Work request: Turn the records, from the first line through the line containing "mais ils peuvent être", into a Markdown table with the columns Row and Line. Number each line in the Row column and leave out any blank lines.

──────────────────────────────

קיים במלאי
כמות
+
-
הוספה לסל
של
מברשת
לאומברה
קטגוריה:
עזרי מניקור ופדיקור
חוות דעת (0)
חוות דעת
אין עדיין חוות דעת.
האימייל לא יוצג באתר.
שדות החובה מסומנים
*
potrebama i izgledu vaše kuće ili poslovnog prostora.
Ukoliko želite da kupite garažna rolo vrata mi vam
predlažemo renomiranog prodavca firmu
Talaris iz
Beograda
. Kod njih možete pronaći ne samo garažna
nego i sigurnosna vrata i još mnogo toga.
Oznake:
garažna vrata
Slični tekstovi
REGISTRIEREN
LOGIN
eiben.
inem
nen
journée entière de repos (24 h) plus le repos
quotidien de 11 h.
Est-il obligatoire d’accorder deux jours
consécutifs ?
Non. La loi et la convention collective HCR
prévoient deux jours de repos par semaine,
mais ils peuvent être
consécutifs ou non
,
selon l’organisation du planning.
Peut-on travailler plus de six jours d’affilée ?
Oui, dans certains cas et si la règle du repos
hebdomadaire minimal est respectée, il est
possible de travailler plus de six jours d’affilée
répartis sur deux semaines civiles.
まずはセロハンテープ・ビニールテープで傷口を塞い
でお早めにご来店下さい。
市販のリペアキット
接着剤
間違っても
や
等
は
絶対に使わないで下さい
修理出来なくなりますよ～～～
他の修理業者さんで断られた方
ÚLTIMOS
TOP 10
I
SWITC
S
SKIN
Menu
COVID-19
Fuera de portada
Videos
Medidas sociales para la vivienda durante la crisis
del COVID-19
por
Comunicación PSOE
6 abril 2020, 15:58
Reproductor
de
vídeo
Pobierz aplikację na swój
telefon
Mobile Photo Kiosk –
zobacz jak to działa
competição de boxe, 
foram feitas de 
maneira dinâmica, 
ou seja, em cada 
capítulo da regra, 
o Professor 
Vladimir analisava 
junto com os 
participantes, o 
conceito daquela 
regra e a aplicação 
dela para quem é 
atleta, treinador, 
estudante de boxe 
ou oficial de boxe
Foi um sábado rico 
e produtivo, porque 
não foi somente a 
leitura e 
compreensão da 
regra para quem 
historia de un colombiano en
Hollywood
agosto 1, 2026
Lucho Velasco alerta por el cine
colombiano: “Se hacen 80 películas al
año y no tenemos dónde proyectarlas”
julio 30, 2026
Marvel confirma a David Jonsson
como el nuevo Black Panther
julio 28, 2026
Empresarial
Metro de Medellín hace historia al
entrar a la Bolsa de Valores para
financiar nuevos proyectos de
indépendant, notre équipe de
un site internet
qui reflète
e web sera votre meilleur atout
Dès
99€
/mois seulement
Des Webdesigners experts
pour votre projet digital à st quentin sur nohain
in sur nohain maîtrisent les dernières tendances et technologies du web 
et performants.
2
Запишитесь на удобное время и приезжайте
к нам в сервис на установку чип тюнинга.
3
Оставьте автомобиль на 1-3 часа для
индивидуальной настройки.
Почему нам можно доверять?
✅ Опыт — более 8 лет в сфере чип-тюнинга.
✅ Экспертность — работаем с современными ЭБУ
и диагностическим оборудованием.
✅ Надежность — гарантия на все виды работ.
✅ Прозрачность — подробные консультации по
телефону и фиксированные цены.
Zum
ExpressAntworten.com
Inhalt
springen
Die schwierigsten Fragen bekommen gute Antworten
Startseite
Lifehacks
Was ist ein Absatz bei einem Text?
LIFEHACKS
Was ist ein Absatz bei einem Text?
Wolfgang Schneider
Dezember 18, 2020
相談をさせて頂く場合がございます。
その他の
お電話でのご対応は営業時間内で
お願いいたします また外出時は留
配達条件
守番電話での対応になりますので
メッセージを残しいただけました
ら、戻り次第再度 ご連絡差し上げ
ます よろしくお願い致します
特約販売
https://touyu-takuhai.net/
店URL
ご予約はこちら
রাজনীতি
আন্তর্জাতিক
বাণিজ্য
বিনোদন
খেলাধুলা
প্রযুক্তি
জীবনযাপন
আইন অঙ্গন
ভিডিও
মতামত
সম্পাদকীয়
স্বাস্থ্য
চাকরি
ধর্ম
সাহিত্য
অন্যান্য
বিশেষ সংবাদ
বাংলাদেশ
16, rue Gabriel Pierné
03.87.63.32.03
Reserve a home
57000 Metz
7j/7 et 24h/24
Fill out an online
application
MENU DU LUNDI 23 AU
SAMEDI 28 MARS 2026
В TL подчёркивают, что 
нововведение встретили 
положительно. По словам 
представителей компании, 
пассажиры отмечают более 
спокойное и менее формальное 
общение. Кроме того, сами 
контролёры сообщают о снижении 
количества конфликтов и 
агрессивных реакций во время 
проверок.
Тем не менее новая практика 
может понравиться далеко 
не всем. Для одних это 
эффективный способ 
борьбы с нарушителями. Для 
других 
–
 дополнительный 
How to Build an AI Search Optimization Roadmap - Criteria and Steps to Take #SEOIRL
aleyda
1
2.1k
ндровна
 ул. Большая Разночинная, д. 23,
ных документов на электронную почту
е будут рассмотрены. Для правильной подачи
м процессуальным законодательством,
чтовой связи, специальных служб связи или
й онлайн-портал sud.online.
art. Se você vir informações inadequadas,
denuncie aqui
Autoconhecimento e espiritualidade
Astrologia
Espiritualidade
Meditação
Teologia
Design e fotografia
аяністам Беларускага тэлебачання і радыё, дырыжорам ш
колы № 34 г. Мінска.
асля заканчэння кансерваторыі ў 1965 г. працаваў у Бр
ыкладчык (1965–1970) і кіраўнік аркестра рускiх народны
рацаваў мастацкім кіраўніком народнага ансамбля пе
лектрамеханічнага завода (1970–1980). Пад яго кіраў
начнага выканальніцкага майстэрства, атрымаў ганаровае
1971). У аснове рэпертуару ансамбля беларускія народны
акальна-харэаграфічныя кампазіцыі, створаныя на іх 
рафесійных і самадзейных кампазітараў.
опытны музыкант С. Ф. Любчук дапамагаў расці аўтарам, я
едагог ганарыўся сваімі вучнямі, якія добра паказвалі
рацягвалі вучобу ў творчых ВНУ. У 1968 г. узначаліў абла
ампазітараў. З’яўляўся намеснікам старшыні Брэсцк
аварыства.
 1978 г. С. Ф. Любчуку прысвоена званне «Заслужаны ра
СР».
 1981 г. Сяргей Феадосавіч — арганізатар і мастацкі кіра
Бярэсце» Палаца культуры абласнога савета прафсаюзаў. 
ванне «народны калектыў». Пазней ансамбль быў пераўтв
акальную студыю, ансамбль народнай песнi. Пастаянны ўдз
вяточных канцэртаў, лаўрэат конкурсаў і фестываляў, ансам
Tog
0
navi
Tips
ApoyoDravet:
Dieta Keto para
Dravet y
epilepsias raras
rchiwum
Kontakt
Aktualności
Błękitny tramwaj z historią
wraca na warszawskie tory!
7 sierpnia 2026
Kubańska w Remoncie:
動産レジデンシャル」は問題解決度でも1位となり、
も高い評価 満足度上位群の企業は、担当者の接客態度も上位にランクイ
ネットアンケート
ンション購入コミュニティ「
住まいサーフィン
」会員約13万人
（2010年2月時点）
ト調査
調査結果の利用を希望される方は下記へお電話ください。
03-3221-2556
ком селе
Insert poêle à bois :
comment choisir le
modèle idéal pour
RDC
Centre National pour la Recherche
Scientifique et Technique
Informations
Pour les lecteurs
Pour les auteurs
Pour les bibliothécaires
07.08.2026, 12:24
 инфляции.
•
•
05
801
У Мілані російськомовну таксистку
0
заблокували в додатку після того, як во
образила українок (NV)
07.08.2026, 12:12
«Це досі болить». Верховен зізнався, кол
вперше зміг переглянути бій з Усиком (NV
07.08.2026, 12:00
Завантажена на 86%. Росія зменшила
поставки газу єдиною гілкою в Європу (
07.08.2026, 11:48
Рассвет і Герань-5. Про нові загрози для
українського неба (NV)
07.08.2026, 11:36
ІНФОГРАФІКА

──────────────────────────────

Solution for this exercise:
| Row | Line |
|---|---|
| 1 | קיים במלאי |
| 2 | כמות |
| 3 | + |
| 4 | - |
| 5 | הוספה לסל |
| 6 | של |
| 7 | מברשת |
| 8 | לאומברה |
| 9 | קטגוריה: |
| 10 | עזרי מניקור ופדיקור |
| 11 | חוות דעת (0) |
| 12 | חוות דעת |
| 13 | אין עדיין חוות דעת. |
| 14 | האימייל לא יוצג באתר. |
| 15 | שדות החובה מסומנים |
| 16 | * |
| 17 | potrebama i izgledu vaše kuće ili poslovnog prostora. |
| 18 | Ukoliko želite da kupite garažna rolo vrata mi vam |
| 19 | predlažemo renomiranog prodavca firmu |
| 20 | Talaris iz |
| 21 | Beograda |
| 22 | . Kod njih možete pronaći ne samo garažna |
| 23 | nego i sigurnosna vrata i još mnogo toga. |
| 24 | Oznake: |
| 25 | garažna vrata |
| 26 | Slični tekstovi |
| 27 | REGISTRIEREN |
| 28 | LOGIN |
| 29 | eiben. |
| 30 | inem |
| 31 | nen |
| 32 | journée entière de repos (24 h) plus le repos |
| 33 | quotidien de 11 h. |
| 34 | Est-il obligatoire d’accorder deux jours |
| 35 | consécutifs ? |
| 36 | Non. La loi et la convention collective HCR |
| 37 | prévoient deux jours de repos par semaine, |
| 38 | mais ils peuvent être |